You are viewing a plain text version of this content. The canonical link for it is here.
Posted to commits@arrow.apache.org by ne...@apache.org on 2021/08/08 07:57:25 UTC
[arrow-rs] branch master updated: allocate enough bytes when
writing booleans (#658)
This is an automated email from the ASF dual-hosted git repository.

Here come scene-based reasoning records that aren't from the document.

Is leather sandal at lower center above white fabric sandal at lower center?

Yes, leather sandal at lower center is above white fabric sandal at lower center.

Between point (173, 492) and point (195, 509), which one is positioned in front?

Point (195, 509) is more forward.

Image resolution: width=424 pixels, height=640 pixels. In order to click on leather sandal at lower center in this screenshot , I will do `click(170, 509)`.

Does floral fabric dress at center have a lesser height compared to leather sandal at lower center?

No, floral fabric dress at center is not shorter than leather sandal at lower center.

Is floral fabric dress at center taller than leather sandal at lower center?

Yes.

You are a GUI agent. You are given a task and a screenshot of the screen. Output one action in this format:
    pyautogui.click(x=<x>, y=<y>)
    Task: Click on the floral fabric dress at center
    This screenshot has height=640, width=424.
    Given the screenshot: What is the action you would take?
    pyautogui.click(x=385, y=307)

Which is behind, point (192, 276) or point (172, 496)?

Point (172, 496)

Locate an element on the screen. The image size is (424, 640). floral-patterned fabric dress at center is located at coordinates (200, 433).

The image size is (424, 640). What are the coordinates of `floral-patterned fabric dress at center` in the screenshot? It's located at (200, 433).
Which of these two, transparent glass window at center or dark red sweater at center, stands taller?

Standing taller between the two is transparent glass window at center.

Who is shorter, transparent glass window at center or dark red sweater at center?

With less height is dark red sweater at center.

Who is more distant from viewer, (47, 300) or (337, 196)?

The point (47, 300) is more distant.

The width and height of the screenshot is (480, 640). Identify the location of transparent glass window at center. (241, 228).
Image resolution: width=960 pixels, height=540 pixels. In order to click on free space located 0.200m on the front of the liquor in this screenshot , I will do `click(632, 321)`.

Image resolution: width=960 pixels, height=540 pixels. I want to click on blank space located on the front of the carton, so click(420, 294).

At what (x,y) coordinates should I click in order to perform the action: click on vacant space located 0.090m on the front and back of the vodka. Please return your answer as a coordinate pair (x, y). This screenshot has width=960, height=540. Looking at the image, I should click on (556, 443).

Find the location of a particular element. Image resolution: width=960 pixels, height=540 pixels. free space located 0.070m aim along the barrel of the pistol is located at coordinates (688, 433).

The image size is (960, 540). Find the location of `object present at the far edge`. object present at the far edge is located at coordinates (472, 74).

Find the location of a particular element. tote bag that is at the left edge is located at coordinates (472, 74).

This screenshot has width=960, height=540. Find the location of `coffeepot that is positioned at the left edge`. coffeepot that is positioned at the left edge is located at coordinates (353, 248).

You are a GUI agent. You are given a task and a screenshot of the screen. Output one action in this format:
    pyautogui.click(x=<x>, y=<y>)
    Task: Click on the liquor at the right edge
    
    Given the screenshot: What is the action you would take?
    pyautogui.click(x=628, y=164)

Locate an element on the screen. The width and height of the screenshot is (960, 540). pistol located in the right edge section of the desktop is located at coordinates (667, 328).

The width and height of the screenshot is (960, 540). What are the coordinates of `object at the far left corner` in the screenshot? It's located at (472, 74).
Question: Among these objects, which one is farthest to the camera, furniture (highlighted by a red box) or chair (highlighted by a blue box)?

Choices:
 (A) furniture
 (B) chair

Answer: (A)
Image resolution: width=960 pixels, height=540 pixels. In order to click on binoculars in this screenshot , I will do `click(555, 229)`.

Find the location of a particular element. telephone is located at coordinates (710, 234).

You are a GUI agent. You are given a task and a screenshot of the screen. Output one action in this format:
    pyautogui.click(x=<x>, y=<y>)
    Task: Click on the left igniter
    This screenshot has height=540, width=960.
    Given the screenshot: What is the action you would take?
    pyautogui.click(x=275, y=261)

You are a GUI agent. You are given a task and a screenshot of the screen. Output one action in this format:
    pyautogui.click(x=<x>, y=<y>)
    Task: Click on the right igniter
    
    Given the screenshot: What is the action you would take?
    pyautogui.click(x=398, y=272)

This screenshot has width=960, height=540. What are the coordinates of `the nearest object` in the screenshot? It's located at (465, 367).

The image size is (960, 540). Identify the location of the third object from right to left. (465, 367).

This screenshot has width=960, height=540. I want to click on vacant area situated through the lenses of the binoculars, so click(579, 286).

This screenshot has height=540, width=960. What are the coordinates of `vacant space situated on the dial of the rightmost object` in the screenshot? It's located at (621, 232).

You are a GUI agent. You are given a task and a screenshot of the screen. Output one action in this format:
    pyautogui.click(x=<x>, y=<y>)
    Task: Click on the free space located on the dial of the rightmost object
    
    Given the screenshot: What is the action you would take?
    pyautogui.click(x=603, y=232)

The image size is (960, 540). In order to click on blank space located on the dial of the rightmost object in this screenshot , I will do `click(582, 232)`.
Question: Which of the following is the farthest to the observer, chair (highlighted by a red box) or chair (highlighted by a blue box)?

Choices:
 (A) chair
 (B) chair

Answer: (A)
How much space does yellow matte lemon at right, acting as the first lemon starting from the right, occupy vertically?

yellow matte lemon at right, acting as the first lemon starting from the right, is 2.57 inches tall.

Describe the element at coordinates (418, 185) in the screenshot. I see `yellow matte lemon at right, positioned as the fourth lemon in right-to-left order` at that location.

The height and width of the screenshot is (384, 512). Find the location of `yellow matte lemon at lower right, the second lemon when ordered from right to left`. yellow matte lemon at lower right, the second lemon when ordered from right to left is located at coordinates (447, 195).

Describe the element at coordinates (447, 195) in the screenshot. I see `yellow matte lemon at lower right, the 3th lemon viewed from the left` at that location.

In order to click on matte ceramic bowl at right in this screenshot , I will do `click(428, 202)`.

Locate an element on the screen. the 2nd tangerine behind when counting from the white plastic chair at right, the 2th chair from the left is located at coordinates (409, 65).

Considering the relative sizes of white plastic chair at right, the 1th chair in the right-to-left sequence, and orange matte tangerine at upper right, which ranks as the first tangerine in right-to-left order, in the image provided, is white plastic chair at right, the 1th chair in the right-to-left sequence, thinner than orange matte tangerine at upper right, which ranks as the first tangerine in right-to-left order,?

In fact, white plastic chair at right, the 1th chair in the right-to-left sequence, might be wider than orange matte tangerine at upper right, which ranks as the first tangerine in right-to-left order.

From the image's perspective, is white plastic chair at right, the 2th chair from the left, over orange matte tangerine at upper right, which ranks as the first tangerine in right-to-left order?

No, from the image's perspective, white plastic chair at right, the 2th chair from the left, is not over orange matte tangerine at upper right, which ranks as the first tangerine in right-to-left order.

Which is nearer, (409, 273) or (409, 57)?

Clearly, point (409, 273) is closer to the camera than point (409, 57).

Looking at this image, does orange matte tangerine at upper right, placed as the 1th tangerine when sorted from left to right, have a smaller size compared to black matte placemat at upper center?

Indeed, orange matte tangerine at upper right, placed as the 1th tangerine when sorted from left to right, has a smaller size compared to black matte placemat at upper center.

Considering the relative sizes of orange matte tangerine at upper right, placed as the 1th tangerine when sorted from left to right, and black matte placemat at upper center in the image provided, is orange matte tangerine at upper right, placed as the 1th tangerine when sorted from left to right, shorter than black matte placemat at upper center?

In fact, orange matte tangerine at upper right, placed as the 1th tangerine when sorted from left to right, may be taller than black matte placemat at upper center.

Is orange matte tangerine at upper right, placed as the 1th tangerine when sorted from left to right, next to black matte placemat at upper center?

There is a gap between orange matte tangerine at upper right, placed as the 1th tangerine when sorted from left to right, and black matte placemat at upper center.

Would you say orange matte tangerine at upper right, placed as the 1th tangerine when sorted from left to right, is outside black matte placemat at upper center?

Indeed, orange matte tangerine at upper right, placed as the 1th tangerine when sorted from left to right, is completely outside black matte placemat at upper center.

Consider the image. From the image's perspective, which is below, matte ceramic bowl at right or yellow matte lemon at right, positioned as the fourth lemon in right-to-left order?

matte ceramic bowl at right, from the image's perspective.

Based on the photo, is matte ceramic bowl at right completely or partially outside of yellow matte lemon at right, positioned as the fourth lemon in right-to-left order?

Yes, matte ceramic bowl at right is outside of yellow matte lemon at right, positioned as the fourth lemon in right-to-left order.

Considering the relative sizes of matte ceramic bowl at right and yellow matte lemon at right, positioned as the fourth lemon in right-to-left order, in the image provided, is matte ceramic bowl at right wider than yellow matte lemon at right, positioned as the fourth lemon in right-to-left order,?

nevime pushed a commit to branch master
in repository https://gitbox.apache.org/repos/asf/arrow-rs.git
The following commit(s) were added to refs/heads/master by this push:
new 75432ed allocate enough bytes when writing booleans (#658)
75432ed is described below
commit 75432edb05ff001481df728607fc5b9be969c266
Author: Ben Chambers <35...@users.noreply.github.com>
AuthorDate: Sun Aug 8 00:57:17 2021 -0700
allocate enough bytes when writing booleans (#658)
* allocate enough bytes when writing booleans
* round up to nearest multiple of 256
---
parquet/src/arrow/arrow_writer.rs | 28 +++++++++++++++++++++++++++-
parquet/src/data_type.rs | 8 +++++++-
2 files changed, 34 insertions(+), 2 deletions(-)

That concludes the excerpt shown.